Постепенно и руководство нашей авиагруппы стало [142] готовиться к переброске своего имущества: штаб беспокоился о деловых бумагах, автотранспорте, связисты - об аппаратуре.
Мой самолет загрузили ящиками, сейфами и личными вещами так, что я еле протиснулся в пилотскую кабину. Штаб перебазируется на нашем самолете. Возле него снова вижу лица тех же офицеров, которые летели со мной из Москвы в Бари ровно пять месяцев тому назад, а кроме них - еще и командира авиабазы С. В. Соколова.
В предотлетном волнении я все же не забыл о памятном подарке - мотоцикле НСУ, подаренном мне за первую посадку у словенских партизан командующим Стане Розманом, Пришлось втискивать мотоцикл в уже и так до отказа набитую машину. Конечно, «взвешивали» все это имущество, весь этот груз на глазок, за что потом пришлось расплачиваться нервами…
И вот мы в воздухе. Мы покидали насиженное, обжитое место, откуда уходили на боевые задания и куда возвращались, где сдружились в тесную семью, где нас узнали и где мы оставляли знакомых людей. Последний традиционный круг над аэродромом Полезия, легкое покачивание с крыла на крыло, и мы в ночном небе Адриатики, впереди - Югославия.

● **Сохранённые записи**

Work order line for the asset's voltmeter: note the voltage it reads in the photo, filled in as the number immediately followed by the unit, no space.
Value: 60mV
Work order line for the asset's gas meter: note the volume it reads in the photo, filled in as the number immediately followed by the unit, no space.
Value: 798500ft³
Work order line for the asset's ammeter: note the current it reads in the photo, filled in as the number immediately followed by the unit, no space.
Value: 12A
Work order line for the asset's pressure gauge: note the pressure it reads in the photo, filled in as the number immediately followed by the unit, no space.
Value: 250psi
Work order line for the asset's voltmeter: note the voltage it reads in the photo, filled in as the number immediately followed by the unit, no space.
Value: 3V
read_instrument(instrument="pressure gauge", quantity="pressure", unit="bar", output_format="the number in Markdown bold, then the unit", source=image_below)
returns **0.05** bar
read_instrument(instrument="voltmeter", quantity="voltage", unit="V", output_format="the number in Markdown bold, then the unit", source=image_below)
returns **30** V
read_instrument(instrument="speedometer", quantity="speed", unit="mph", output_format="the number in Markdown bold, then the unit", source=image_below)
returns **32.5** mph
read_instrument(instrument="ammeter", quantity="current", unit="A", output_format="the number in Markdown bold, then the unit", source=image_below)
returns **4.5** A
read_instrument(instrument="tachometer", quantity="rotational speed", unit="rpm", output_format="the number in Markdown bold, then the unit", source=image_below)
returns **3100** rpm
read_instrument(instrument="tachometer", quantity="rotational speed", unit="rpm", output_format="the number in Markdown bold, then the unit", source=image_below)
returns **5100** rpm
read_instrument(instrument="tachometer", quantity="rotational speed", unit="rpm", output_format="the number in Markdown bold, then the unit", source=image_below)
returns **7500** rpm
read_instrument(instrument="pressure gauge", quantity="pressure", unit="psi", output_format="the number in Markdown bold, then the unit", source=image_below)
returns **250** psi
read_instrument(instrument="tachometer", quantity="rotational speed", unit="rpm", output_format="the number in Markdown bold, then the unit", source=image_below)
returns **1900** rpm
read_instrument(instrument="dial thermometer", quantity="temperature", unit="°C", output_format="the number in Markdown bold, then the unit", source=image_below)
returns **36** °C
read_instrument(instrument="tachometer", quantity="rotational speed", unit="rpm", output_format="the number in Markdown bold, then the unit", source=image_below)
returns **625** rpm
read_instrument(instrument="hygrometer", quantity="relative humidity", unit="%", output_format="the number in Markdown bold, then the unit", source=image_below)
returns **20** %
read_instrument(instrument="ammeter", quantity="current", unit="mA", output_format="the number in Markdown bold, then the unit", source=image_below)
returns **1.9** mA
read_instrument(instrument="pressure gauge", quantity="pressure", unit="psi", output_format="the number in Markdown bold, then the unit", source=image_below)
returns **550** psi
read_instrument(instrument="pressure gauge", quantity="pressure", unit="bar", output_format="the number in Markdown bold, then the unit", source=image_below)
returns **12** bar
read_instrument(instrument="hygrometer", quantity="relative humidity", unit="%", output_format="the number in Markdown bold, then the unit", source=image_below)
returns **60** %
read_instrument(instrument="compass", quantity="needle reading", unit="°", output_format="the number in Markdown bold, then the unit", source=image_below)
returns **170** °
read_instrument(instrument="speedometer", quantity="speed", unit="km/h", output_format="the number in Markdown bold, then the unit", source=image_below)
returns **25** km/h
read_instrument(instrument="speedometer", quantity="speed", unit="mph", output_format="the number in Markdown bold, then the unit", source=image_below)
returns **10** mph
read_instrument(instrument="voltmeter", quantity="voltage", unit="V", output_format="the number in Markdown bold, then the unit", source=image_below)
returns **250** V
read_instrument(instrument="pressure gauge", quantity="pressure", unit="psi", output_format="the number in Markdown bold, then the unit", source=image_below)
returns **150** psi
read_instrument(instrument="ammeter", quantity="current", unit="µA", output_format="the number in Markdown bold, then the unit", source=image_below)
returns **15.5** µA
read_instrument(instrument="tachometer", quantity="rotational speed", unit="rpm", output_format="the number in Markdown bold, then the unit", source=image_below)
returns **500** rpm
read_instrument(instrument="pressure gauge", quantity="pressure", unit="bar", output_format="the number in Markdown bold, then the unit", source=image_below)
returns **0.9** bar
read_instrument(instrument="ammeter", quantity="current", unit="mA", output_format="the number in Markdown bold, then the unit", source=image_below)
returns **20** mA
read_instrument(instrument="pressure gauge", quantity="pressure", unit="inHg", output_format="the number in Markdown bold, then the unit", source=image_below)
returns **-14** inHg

● **Задание**
Ответьте на вопросы по тексту для разбора.
(a) Кто подарил рассказчику мотоцикл НСУ и за что?
(b) Сколько времени назад те же офицеры летели с рассказчиком из Москвы в Бари?
(c) Над каким аэродромом самолет сделал последний традиционный круг?

● **Ответ**
(a) Командующий Стане Розман, за первую посадку у словенских партизан.
(b) Ровно пять месяцев назад.
(c) Над аэродромом Полезия.